October 25, 2009, in State v. Filson, 409 N.J. Super. 246 (Law Div. 2009), held that any brake in the 20 minute observation period of the defendant by the police officer administering the alcotest would require the restarting of the observation of the defendant anew. Additionally, the burden was on the State and not the defendant to prove a 20 minute observation period.
November 16, 2009, the Appellate Division in State v. Eckert held that a plea to driving while intoxicated and refusal do not merge for purposes of sentencing, and that the municipal court must impose consecutive sentences. However, it is unclear whether the license suspensions can run concurrent, and it appears that the opinion still allows that option by the municipal court judge.
December, 2009, the Appellate Division in State v. Tsetsekas held that numerous adjournments based on the Troopers non-appearance and other discovery delays by the State violated the defendant's speedy trial rights required a reversal of the defendant's conviction and dismissal of the charges. The delays amounted to almost one year from the date of the arrest to municipal court conviction.
July, 2009, The United States Supreme Court in Melendez-Diaz v. Massachusetts held that under the seminal case Crawford vs. Washington, that the lab technician who analyzed the CDS must testify at trial, and that a lab report cannot be entered into evidence over the objection of defense counsel since it violates the hearsay rule. This ruling reaffirms well established New Jersey case law.
October 12, 2012. The Appellate Division in State v. O'Driscoll, reversed a DWI refusal conviction because the police read the old refusal warning statement which stated that the suspect would be facing 6 months loss of license as opposed to the 7 months loss of license. Specifically, the police officer read the January 2004 version as opposed to the updated April, 2004 version. Note, in all DWI cases the New Jersey defense attorney must check which version was read.
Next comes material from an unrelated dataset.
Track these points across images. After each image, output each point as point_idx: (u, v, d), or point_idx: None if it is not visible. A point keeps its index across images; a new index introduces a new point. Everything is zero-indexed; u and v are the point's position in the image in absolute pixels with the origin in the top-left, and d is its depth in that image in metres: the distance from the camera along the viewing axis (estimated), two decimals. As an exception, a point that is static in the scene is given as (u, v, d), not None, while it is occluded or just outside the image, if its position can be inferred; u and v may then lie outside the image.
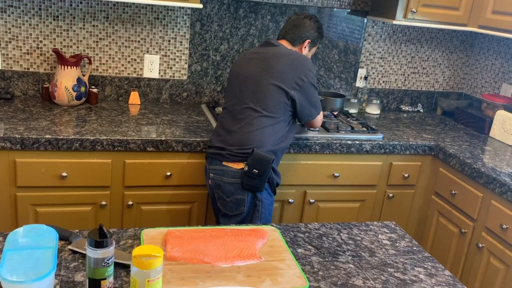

February 13, 2013, The Appellate Division held in State v. Gibson that the municipal court erred in using the testimony and evidence adduced at the motion to suppress hearing to find the defendant guilty at trial, when the state relied on the motion evidence to prove all the elements of the offense. This case is important because it requires a bifrication of all motion hearing with the underlying trial. Evidence adduced at those hearings cannot be used against the defendant at trial. The state must start from scratch with the trial. This of course gives the defense the opportunity to impeach the arresting officers with prior inconsistent testimony at trial.